Don’t let a meme be your measure of virtue.
The tradwife meme dominated 2024: Nara Smith dazzled with cooking videos, Estee Williams preached to her followers about Biblical submission, and Hannah Neeleman of Ballerina Farms starred in a viral Times article.
Although viral “trad wives” like Nara Smith have explicitly rejected the label, many conservatives have lauded the meme and its real-life adherents, seeing it as a sign that real womanhood is back in vogue.
Memes are funny and enjoyable because they distill reality, simplifying it into a one-line joke, hilarious image, or in the case of the tradwife, a two-dimensional picture of womanhood. Yet as all of us ought to know, womanhood, family life, and spousal relations are wonderfully complex and vary incredibly from person to person. We can enjoy “tradwife” as a meme, but must exercise caution when applying it to our three-dimensional reality.
I ought to be an example: I bake and cook weekly. I wear dresses. I’d love to have a big family. Though many of my interests scream “tradwife,” I also hope to make a career outside the home, something Instagramming tradwives deride. My personality, interests, and plans could never be encapsulated by a mere internet trend. A better measure of virtue and femininity — my faith — governs my life.
Conservatives love to point out examples of left-wing virtue-signalling, be it masking, changing logos to rainbows for June, or preaching about tolerance while practicing the opposite. But we too can give in to the same desire to boil down the demanding, lifelong battle for virtue into a simple checklist of externals (sourdough starter in the fridge? Only dresses and skirts in the closet? Ten children running around your farm?).
Obviously, there’s nothing inherently wrong with living a traditional lifestyle.

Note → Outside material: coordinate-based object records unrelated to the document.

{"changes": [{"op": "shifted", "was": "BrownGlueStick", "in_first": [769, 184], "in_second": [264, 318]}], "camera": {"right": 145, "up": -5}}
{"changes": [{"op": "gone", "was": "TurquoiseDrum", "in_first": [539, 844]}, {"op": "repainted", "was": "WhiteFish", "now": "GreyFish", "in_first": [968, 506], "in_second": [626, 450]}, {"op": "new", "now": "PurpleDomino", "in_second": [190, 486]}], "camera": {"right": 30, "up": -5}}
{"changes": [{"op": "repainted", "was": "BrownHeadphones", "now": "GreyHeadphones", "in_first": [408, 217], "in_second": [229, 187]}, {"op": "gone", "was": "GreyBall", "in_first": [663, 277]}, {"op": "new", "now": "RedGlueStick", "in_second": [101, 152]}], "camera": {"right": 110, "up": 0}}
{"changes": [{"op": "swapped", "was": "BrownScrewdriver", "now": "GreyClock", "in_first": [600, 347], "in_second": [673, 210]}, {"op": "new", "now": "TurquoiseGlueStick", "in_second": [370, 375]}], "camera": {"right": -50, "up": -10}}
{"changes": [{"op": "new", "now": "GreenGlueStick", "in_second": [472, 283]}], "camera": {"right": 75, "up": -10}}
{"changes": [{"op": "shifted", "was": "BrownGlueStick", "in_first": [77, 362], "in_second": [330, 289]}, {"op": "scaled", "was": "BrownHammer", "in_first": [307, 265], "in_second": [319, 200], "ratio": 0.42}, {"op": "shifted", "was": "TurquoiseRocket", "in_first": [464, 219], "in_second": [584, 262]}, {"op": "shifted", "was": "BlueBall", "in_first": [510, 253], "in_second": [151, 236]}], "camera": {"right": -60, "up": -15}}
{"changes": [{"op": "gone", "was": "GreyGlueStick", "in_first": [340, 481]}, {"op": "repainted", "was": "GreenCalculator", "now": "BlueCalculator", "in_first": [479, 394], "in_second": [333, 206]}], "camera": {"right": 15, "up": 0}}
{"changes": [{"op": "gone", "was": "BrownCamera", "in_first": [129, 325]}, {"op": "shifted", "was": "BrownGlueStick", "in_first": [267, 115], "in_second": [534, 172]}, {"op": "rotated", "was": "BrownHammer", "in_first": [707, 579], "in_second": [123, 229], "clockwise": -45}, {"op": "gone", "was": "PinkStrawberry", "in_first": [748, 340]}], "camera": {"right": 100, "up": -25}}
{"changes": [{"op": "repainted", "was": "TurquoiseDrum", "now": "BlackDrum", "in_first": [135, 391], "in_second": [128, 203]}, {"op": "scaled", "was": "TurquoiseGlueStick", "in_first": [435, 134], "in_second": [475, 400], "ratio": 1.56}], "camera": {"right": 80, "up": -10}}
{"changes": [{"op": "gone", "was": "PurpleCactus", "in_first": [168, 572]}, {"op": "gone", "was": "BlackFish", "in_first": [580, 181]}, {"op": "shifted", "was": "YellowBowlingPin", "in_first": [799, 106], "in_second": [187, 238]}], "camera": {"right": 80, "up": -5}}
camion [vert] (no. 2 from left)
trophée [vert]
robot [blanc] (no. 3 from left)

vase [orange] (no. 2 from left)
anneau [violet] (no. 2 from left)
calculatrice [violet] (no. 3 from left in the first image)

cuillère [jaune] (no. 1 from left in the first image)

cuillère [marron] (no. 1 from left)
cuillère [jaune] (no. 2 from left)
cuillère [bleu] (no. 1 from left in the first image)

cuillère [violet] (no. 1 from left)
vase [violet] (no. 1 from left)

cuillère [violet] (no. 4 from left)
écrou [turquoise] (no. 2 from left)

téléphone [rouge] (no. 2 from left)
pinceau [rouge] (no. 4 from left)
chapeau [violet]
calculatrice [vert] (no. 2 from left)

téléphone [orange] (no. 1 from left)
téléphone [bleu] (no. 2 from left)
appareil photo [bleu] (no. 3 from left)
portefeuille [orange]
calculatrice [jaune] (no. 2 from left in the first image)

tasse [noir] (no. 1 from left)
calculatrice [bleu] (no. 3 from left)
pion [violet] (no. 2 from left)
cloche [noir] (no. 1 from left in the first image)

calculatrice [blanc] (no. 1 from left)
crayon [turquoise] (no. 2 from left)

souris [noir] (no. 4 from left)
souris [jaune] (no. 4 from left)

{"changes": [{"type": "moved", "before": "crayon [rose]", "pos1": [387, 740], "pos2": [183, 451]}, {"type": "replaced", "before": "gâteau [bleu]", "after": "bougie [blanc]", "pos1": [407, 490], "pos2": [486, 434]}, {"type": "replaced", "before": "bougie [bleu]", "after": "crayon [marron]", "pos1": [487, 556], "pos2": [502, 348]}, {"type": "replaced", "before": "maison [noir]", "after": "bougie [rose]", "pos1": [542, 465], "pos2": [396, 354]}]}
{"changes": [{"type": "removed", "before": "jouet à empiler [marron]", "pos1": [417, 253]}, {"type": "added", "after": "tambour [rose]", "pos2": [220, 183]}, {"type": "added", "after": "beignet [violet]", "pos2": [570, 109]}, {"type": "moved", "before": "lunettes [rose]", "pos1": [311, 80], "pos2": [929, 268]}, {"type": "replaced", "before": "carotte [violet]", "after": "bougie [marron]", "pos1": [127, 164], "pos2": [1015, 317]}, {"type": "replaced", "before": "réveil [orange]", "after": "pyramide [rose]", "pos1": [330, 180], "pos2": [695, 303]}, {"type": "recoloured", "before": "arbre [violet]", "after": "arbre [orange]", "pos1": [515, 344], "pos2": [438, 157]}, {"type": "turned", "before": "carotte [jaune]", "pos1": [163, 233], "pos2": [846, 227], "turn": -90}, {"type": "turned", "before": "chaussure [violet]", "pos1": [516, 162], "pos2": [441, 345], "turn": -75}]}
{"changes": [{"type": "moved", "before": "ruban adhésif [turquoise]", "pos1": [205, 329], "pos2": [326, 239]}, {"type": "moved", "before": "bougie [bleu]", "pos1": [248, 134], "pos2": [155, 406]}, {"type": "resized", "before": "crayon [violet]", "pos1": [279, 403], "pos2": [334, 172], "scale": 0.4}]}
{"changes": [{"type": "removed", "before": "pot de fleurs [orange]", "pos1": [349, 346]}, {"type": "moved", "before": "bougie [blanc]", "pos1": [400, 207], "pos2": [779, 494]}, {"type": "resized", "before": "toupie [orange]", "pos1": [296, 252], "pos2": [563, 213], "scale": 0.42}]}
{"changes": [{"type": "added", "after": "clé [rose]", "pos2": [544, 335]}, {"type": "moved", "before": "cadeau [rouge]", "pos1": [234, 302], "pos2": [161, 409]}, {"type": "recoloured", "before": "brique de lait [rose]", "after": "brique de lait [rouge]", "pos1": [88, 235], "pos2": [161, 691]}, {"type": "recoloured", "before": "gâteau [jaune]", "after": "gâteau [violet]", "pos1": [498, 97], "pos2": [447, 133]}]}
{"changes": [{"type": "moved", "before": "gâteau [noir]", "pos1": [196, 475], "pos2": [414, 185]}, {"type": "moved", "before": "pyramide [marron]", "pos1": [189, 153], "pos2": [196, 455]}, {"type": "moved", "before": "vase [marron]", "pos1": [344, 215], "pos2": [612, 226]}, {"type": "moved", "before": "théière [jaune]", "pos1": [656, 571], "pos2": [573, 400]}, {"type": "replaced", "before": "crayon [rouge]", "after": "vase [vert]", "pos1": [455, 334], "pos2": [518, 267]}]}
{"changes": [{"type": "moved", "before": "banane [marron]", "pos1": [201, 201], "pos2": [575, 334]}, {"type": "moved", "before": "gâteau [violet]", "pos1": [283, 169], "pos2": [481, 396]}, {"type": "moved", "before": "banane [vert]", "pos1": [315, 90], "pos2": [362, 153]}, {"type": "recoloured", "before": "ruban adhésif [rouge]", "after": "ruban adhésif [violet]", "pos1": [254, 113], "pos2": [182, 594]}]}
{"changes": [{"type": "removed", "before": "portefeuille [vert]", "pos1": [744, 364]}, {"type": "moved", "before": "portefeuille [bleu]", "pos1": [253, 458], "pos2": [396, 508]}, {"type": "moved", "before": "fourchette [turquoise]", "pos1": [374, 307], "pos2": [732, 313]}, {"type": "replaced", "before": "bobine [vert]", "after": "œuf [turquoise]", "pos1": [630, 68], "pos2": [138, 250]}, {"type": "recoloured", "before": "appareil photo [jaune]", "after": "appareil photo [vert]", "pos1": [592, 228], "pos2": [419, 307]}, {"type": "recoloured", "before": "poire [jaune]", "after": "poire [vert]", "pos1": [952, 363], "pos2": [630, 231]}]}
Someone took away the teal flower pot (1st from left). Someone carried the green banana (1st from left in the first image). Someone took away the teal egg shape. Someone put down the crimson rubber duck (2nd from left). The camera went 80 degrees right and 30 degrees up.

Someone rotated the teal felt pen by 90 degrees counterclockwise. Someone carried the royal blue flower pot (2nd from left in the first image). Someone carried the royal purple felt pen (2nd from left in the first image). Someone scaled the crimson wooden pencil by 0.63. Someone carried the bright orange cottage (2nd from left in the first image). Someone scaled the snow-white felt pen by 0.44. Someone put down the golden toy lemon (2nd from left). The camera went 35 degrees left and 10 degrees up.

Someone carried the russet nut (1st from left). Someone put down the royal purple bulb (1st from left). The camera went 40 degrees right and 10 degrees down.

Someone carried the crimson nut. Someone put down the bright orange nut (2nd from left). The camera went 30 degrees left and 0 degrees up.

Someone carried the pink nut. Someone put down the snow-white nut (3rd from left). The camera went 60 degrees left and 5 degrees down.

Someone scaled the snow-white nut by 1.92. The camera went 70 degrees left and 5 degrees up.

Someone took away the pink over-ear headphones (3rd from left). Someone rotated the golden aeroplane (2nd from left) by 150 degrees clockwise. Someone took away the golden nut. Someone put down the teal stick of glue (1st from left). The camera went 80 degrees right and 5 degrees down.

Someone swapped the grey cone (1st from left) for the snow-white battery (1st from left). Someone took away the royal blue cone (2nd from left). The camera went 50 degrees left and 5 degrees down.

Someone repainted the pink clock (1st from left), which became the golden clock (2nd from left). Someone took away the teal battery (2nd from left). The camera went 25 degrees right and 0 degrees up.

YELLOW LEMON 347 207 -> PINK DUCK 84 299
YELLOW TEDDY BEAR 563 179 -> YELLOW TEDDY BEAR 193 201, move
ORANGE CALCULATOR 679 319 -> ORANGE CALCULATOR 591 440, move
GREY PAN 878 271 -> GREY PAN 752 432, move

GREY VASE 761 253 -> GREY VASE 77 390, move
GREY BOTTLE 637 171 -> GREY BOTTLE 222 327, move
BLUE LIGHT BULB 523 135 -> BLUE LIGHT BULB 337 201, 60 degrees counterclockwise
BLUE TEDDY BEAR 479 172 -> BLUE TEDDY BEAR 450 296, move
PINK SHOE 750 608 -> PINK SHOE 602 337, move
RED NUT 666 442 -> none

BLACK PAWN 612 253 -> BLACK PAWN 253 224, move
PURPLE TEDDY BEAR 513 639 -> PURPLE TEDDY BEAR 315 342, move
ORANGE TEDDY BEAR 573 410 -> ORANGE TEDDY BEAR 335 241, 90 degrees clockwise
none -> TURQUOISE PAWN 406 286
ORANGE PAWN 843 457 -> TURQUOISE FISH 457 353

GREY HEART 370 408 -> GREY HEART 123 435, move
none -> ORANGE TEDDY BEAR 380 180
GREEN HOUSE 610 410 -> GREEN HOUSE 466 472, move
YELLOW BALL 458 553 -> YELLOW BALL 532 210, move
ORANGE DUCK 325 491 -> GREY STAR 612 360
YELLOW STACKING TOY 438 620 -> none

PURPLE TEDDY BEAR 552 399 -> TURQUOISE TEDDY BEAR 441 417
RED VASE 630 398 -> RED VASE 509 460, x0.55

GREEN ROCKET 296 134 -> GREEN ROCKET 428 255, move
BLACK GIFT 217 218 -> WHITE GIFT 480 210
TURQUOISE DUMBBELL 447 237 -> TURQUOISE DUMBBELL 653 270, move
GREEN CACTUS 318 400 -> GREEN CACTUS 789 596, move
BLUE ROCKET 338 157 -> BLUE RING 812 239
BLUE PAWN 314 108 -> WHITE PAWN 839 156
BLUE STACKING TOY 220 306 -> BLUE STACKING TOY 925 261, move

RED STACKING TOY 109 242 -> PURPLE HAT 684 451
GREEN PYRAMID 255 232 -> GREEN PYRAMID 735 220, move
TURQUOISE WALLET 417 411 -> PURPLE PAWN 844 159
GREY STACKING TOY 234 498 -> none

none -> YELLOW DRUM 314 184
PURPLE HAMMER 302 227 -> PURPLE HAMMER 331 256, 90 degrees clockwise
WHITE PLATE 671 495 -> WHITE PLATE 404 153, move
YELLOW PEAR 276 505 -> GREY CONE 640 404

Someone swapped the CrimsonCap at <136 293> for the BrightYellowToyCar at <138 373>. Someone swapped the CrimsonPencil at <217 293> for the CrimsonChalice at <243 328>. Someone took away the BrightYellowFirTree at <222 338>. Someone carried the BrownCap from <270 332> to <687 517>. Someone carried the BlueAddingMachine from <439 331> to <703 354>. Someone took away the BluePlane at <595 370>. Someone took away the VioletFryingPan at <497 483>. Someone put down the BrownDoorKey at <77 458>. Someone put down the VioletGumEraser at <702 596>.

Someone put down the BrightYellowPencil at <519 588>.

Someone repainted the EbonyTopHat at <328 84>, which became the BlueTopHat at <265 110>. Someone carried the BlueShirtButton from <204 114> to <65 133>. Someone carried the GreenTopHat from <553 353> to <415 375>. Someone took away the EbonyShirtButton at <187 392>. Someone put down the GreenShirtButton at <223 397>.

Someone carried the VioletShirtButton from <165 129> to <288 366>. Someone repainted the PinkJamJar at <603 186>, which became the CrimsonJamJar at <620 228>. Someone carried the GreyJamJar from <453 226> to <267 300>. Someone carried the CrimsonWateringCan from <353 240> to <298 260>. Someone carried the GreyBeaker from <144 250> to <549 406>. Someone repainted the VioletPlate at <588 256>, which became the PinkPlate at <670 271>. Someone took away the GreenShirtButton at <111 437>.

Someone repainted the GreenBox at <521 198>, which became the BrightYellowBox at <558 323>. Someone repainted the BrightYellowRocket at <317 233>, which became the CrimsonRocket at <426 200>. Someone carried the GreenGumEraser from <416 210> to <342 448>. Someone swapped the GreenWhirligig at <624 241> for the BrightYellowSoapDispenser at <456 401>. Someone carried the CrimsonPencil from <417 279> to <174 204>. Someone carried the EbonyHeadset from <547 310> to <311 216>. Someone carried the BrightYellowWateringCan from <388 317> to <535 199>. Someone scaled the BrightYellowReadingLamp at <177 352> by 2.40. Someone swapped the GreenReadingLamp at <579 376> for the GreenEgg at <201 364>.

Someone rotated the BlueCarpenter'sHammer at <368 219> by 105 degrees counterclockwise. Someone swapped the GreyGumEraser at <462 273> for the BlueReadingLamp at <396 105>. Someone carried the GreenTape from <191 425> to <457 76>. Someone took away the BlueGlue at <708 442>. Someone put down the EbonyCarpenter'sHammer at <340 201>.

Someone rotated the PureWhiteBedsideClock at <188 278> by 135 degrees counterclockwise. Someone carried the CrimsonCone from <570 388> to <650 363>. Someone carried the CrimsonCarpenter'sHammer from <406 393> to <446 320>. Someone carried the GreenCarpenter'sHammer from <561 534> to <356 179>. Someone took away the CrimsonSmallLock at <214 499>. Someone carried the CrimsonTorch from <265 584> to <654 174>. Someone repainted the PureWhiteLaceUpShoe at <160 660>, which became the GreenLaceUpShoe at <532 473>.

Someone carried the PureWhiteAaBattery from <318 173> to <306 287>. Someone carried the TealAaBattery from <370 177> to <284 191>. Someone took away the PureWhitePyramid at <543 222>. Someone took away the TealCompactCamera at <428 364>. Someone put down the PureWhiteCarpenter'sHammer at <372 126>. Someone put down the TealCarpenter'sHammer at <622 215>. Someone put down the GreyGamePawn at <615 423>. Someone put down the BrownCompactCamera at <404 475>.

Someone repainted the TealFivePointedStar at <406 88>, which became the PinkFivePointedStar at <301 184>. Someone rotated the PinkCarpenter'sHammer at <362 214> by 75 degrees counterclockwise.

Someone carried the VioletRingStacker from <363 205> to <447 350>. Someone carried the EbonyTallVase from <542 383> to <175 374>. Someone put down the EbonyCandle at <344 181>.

We err when we do so for the wrong intentions and judge other people for not following in step.
For example, deeper reasons ought to underlie one’s openness to children than the mere imitation of curated tradwife content. If not, you risk using your children as tiny props in your aesthetic “trad life,” rather than recognizing them as the incredible gifts they are.
Don’t allow tradwife aesthetics to limit your idea of femininity. Long dresses and flowing hair are lovely, but they can never be ends in themselves, nor substitutes for the beauty of a selfless heart. If you enjoy the aesthetics of popular “tradwife” influencers, wonderful — just realize that’s not the only acceptable brand of feminine beauty.
Likewise, refrain from judging the people around you on the basis of a meme. Something’s gone wrong if we feel threatened by the lives of virtuous people who don’t meet the narrow definition of “trad.” It’s even worse if we — even inadvertently — deter people from lives of generosity and selflessness just because they don’t feel naturally inclined to the right-wing aesthetic of family life. We all know men and women living radically virtuous lives whose “day in the life” looks nothing like that of Estee Williams or Hannah Neeleman. We ought to make more effort to imitate their lives than the shallow glimpses we get of “trad” lives online.
Perhaps the saddest effect of adopting “tradwife” as your Ten Commandments is assuming your life cannot be beautiful or fulfilling before you buy a farm or birth children. Quite the opposite — we are all called to act as if there may be no tomorrow, while recognizing this period in our lives prepares us in crucial ways for future seasons of our vocations.
If you feel called to raise chickens, have a dozen children, or wear dresses in lieu of pants, more power to you. Just remember to evaluate your own life, and those of others, on the basis of virtue, not a meme.
Caroline Kurt is a junior studying English.